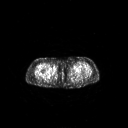
FDG PET of an extremity soft-tissue mass (from a PET/CT study), one axial slice. Slice 244 of 311 in the series (ordered by position). 128 × 128 image matrix, field of view 700 × 700 mm. Patient: female, 78 years. From the clinical record (not read from this slice): histological type: leiomyosarcoma; grade: intermediate; site of the primary tumour: parascapusular.
Structures marked on this image (expert contour drawn on MRI and transferred to this co-registered scan by the dataset authors):
- gross tumour volume including surrounding oedema: bounding box [x1, y1, x2, y2] px = [53, 65, 58, 70]
- gross tumour volume (mass): [53, 65, 57, 69]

* Exercise requirements *
An exact repeat of the lines from the one containing "- gross tumour volume including" through the final line above, both included, is the whole answer.

* Response to this task *
- gross tumour volume including surrounding oedema: bounding box [x1, y1, x2, y2] px = [53, 65, 58, 70]
- gross tumour volume (mass): [53, 65, 57, 69]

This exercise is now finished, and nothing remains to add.